=== Dataset entries ===

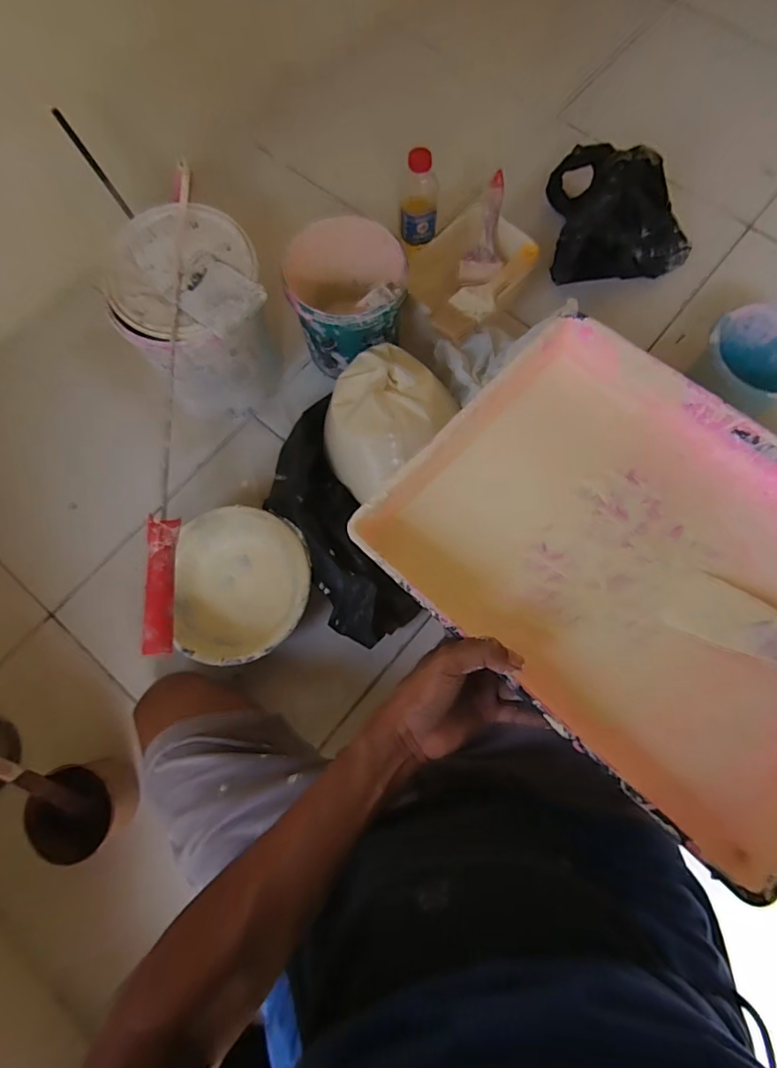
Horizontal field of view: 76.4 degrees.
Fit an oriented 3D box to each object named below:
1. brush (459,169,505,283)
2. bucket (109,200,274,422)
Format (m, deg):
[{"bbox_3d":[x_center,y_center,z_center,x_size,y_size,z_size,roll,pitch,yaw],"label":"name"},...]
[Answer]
[{"bbox_3d":[0.153,-0.469,0.768,0.060,0.023,0.148,12,114,4],"label":"brush"},{"bbox_3d":[-0.247,-0.285,0.686,0.171,0.220,0.176,0,74,1],"label":"bucket"}]

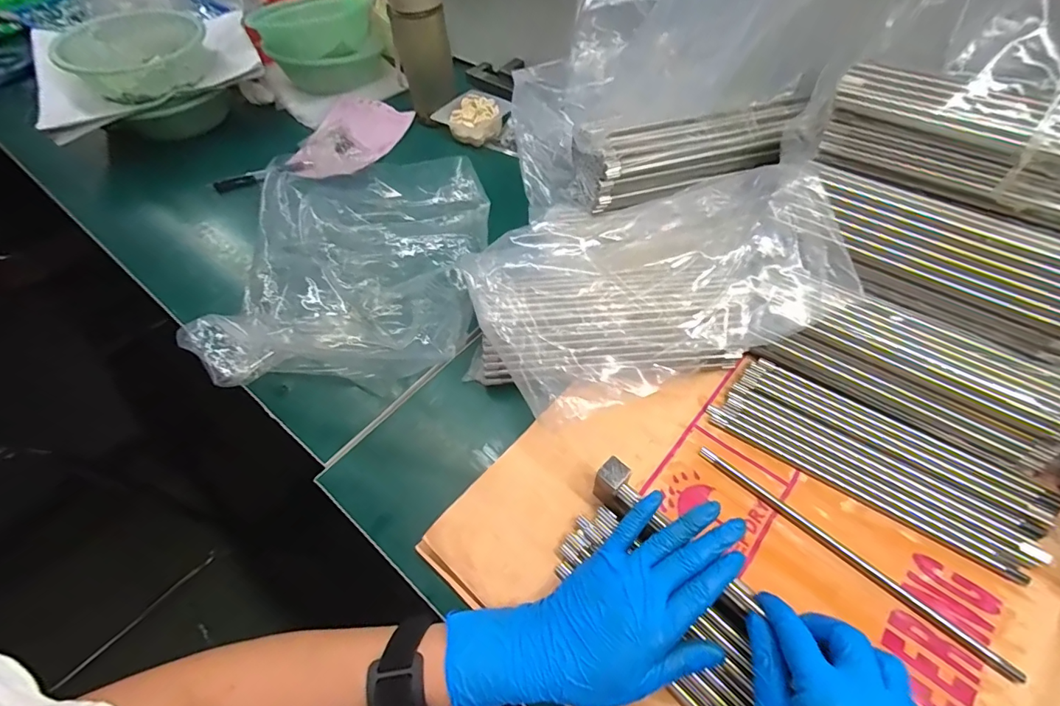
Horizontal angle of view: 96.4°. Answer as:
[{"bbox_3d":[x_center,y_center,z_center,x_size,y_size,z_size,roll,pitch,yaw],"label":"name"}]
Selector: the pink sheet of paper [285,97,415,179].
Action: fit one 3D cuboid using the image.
[{"bbox_3d":[-0.267,-0.311,0.690,0.124,0.024,0.203,11,54,9],"label":"pink sheet of paper"}]

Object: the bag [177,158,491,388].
[{"bbox_3d":[-0.187,-0.114,0.532,0.261,0.054,0.342,0,53,1],"label":"bag"}]

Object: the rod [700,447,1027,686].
[{"bbox_3d":[0.234,0.146,0.357,0.231,0.012,0.011,38,62,25],"label":"rod"}]

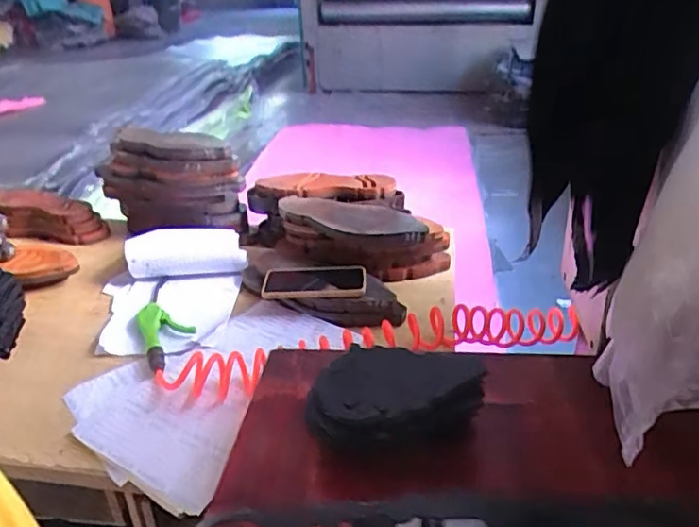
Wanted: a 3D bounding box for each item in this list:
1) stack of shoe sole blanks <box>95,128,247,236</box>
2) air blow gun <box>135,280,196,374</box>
[{"bbox_3d":[-0.358,-0.151,1.094,0.306,0.188,0.100,8,31,17],"label":"stack of shoe sole blanks"},{"bbox_3d":[-0.294,0.092,0.885,0.075,0.025,0.240,-16,32,-23],"label":"air blow gun"}]

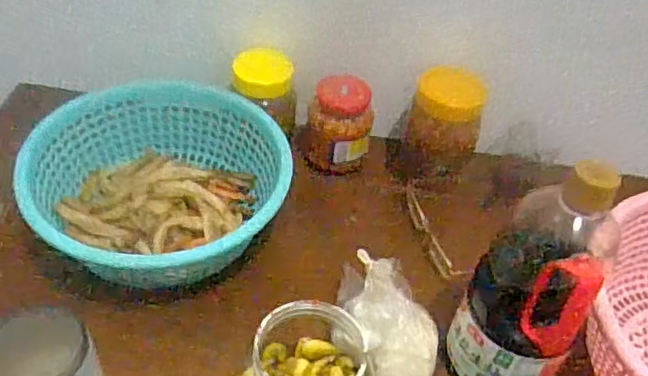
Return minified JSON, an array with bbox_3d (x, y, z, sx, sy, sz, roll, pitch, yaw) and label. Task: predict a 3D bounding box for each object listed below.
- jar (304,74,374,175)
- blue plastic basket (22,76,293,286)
[{"bbox_3d":[0.018,-0.070,0.764,0.075,0.111,0.069,3,45,-3],"label":"jar"},{"bbox_3d":[-0.173,-0.003,0.680,0.267,0.084,0.252,3,45,-3],"label":"blue plastic basket"}]

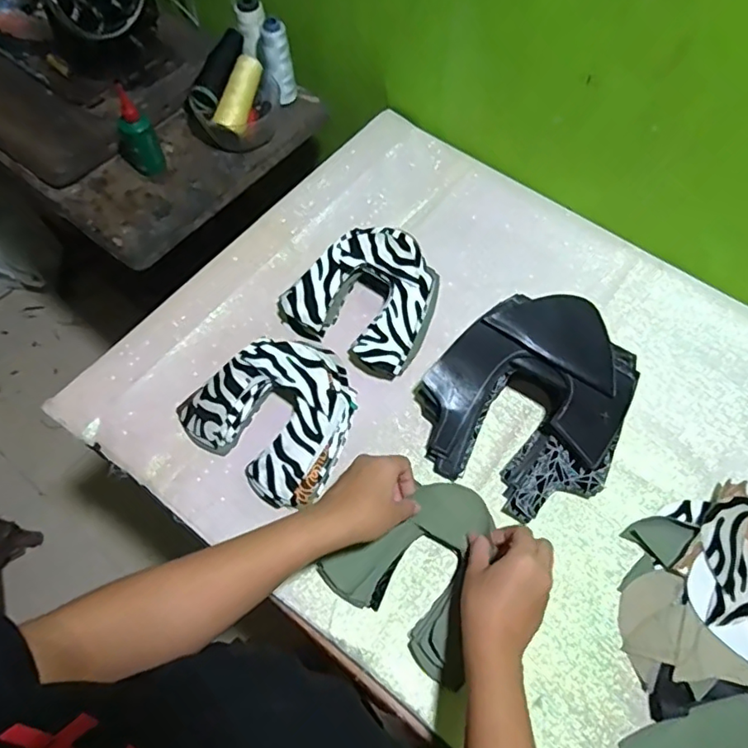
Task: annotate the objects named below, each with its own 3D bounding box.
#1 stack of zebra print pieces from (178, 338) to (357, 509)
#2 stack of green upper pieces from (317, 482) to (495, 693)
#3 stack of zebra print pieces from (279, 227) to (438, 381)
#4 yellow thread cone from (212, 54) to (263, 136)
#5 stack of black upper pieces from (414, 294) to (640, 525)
[{"bbox_3d":[-0.100,0.036,0.595,0.166,0.048,0.159,35,68,16],"label":"stack of zebra print pieces"},{"bbox_3d":[0.053,0.180,0.529,0.150,0.044,0.146,35,68,16],"label":"stack of green upper pieces"},{"bbox_3d":[-0.006,-0.093,0.647,0.163,0.064,0.142,32,67,14],"label":"stack of zebra print pieces"},{"bbox_3d":[-0.188,-0.387,0.775,0.040,0.039,0.107,16,83,7],"label":"yellow thread cone"},{"bbox_3d":[0.150,0.030,0.559,0.203,0.110,0.192,17,64,8],"label":"stack of black upper pieces"}]

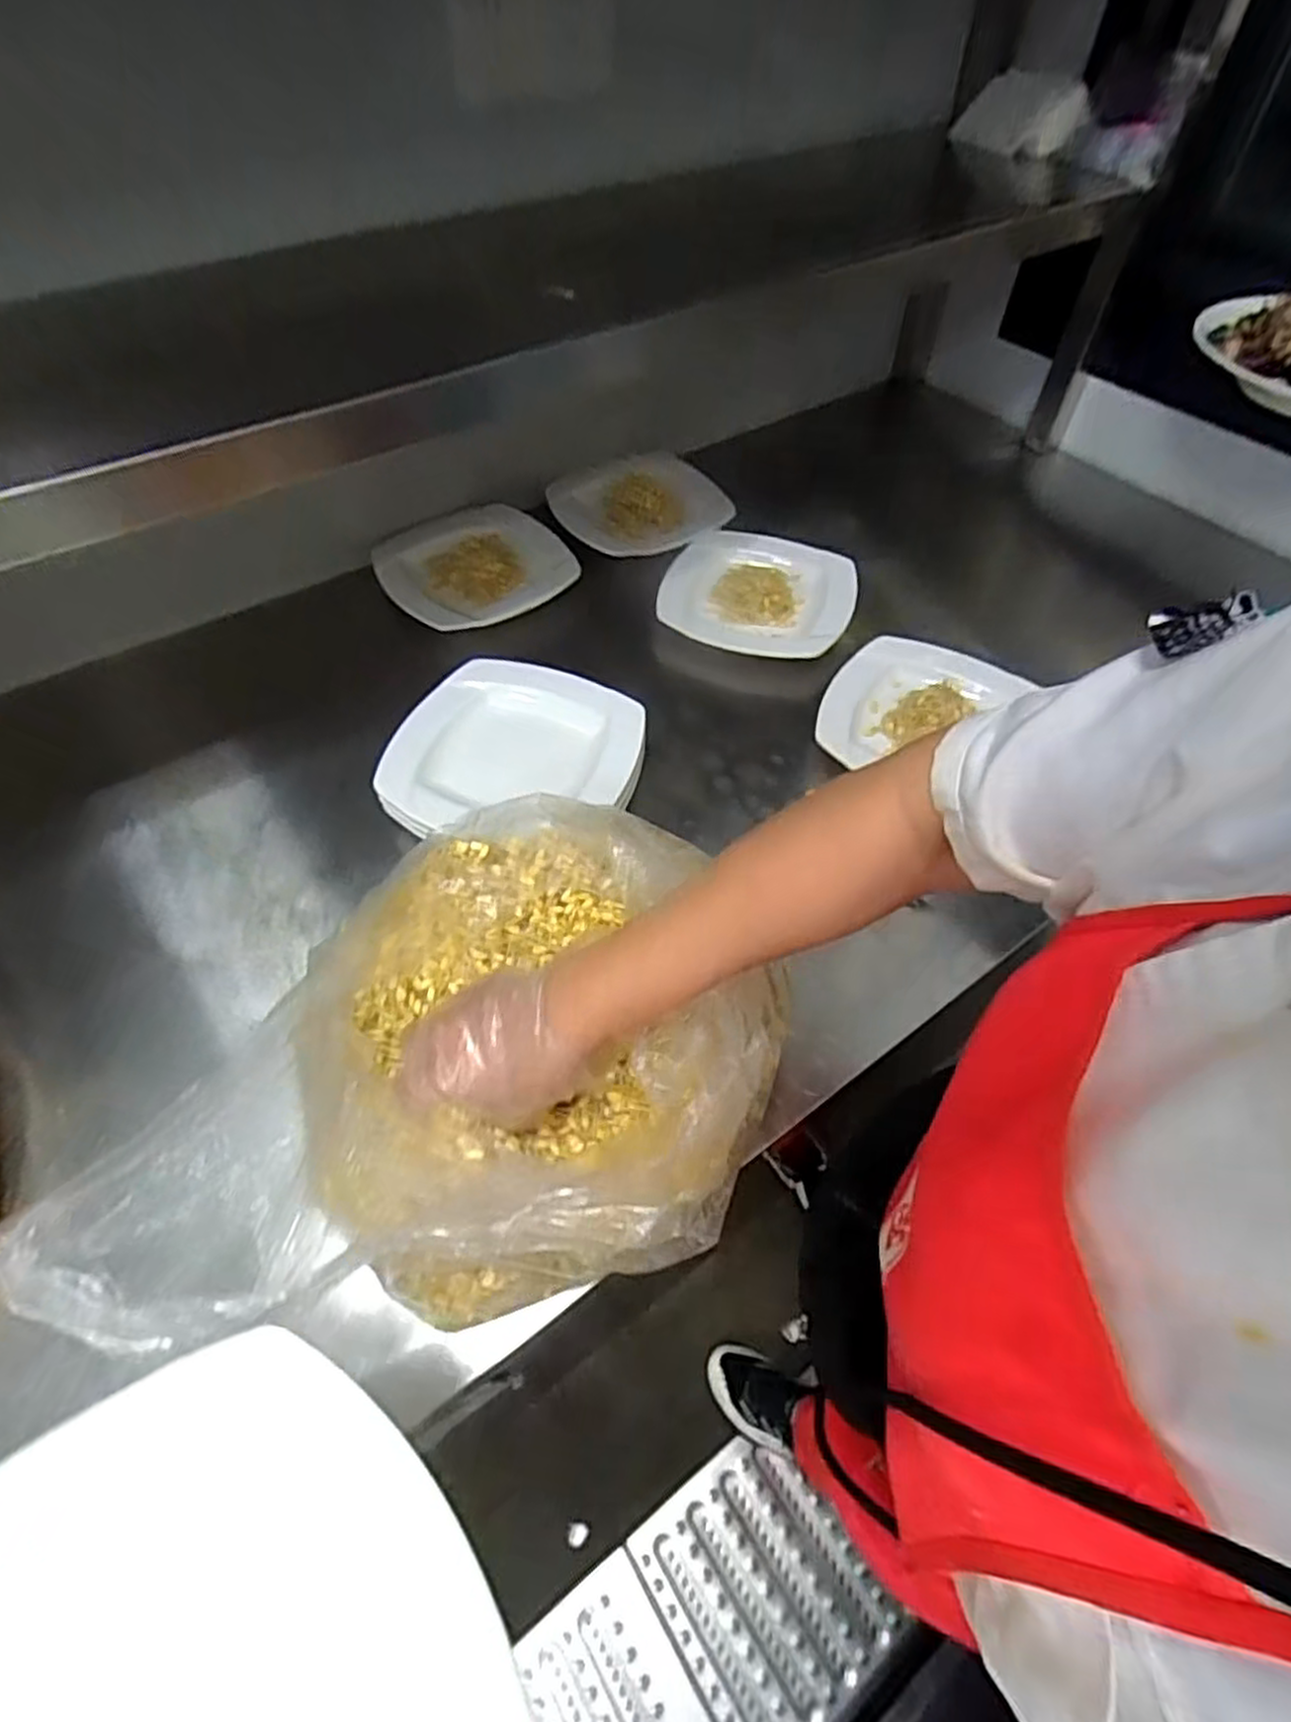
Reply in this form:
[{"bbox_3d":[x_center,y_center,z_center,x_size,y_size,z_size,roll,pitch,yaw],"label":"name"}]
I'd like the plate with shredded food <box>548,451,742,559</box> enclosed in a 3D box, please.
[{"bbox_3d":[-0.009,-0.406,0.852,0.181,0.035,0.143,-20,56,-16],"label":"plate with shredded food"}]

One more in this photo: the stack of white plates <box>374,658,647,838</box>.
[{"bbox_3d":[-0.113,-0.094,0.670,0.204,0.033,0.194,21,63,-3],"label":"stack of white plates"}]

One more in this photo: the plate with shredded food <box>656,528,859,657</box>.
[{"bbox_3d":[0.117,-0.281,0.782,0.189,0.037,0.165,17,54,11],"label":"plate with shredded food"}]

===

(The task): Return, from the data above, each line in which the string "view" appears.

(Written reply):
Horizontal field of view: 76.4 degrees.
Horizontal angle of view: 96.4°. Answer as:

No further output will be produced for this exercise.